Licorne ou phénix ? Le paradoxe de la « start-up nation »...
On disait que les grandes entreprises allaient se faire ubériser et submerger par la vague des nouveaux barbares du numérique. Mais pas forcément. De très grandes entreprises françaises se réinventent d’une façon qui a souvent échappé à l’État, aux médias, aux marchés financiers et aux jeunes qui rêvent plutôt de start-ups.
Les États rêvent tous de devenir des « start-up nations », berceaux des fameuses licornes (*). Malgré ses réels efforts, la France reste un acteur bien modeste (**) alors que ses grandes entreprises se réinventent en revanche avec succès.
Faudrait-il les appeler des phénix (***) ?
Christophe Deshayes, essayiste, conférencier et chercheur en résidence à l’École de Paris du management donne un coup de projecteur sur une réalité méconnue et sur un nouveau paradoxe français, dans l'étude qui vient d'être publiée par La Gazette de la Société et des Techniques, dans laquelle il s'étonne.
- Comment expliquer que l’on en parle si peu dans les journaux alors que les GAFA y sont sans cesse évoqués ?
- Comment expliquer que les politiques publiques soient muettes à cet égard ?
Depuis plus de quatre ans, l’École de Paris du management étudie les différentes formes de transformation numérique des entreprises classiques. Après l’étude d’une trentaine de cas, il est possible de dresser un panorama plutôt inattendu de l’innovation dans les entreprises françaises classiques, notamment les grandes.
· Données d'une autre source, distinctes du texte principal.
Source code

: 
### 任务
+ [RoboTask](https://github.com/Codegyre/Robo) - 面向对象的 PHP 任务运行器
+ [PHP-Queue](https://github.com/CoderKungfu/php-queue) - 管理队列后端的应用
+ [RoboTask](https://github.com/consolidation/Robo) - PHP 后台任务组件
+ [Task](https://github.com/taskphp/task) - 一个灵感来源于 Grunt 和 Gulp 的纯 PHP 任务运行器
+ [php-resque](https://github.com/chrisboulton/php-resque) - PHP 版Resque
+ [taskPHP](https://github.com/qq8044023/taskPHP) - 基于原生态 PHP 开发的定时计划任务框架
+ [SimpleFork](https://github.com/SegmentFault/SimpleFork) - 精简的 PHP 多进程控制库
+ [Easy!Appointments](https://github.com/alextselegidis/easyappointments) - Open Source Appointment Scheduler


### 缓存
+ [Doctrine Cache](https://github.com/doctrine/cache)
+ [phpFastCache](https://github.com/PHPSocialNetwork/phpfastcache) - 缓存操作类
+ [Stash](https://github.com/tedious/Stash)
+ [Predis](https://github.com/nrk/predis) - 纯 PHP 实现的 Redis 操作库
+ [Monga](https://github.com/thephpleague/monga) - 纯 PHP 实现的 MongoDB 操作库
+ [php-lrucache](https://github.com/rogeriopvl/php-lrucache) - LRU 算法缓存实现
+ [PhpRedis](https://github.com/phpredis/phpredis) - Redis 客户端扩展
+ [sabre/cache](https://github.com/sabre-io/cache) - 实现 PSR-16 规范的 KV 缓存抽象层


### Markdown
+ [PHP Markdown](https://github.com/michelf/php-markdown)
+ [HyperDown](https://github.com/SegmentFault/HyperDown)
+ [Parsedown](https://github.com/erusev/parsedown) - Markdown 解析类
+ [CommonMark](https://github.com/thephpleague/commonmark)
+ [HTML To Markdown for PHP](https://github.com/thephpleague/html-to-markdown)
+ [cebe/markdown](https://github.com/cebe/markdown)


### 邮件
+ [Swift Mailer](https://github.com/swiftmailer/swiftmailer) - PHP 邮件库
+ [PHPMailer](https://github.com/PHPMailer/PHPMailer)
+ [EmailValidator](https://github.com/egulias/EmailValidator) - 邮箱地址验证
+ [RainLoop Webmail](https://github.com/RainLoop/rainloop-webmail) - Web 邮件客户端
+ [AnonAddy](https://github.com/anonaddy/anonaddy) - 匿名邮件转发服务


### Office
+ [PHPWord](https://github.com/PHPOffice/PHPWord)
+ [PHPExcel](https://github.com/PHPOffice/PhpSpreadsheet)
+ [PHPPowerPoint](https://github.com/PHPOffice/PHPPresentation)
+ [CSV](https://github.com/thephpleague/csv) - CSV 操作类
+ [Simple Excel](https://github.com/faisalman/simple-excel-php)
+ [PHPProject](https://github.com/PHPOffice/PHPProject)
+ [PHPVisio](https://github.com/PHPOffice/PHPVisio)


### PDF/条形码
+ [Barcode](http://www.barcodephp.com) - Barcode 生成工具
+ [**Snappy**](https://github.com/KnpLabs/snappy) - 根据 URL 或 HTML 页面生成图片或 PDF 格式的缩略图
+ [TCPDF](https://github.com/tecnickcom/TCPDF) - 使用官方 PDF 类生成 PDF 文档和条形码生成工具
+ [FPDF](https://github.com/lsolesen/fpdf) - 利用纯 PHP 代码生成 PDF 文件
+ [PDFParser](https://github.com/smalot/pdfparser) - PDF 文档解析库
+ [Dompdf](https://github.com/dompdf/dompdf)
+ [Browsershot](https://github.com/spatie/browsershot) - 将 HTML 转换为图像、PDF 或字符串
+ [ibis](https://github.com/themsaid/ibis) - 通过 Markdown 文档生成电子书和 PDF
Cette étude devrait retenir l'attention dans le contexte actuel : http://www.annales.org/gazette/2020/Gazette_107_06_20.pdf
En conclusion, l'auteur de cette étude considère que « L’innovation est une affaire trop sérieuse pour la laisser aux seuls premiers de cordée. Tout le monde peut et doit y contribuer et être reconnu à hauteur de sa contribution, que cette innovation soit incrémentale ou de rupture, officielle ou clandestine, technologique ou d’usage, ouverte ou propriétaire, radicale ou adjacente, liée au produit ou au marché…
Un rééquilibrage, déjà nécessaire avant la crise sanitaire et économique du covid-19, le sera encore davantage après ».
Pour lui, « il faut impérativement sauver l’innovation. Pour cela, il faut accepter de se détacher de la mode exclusive des start-ups et des licornes pour valoriser et célébrer les efforts méritoires des phénix. La « start-up nation » aurait intérêt à devenir une « InnovNation », un havre de prospérité pour l’innovation et la préparation du monde qui vient. La France a eu ce rôle dans le passé, elle peut renouer avec ce destin collectif en s’appuyant sur une heureuse combinaison de licornes et de phénix ».
(*) Le terme licorne est employé pour désigner une start-up, principalement de la Silicon Valley, valorisée à plus d'un milliard de dollars.
(**) Si l’on en croit le site CBinsight, qui recense les licornes au niveau mondial, il n’existerait que 5 licornes françaises sur les 452 actuellement identifiées. Un chiffre relativement stable depuis plusieurs années, qui classe la France en 11e position.
(***) Phénix : animal mythologique qui renaît de ses cendres. C'est aussi est une start-up pionnière dans la réduction du gaspillage et des déchets.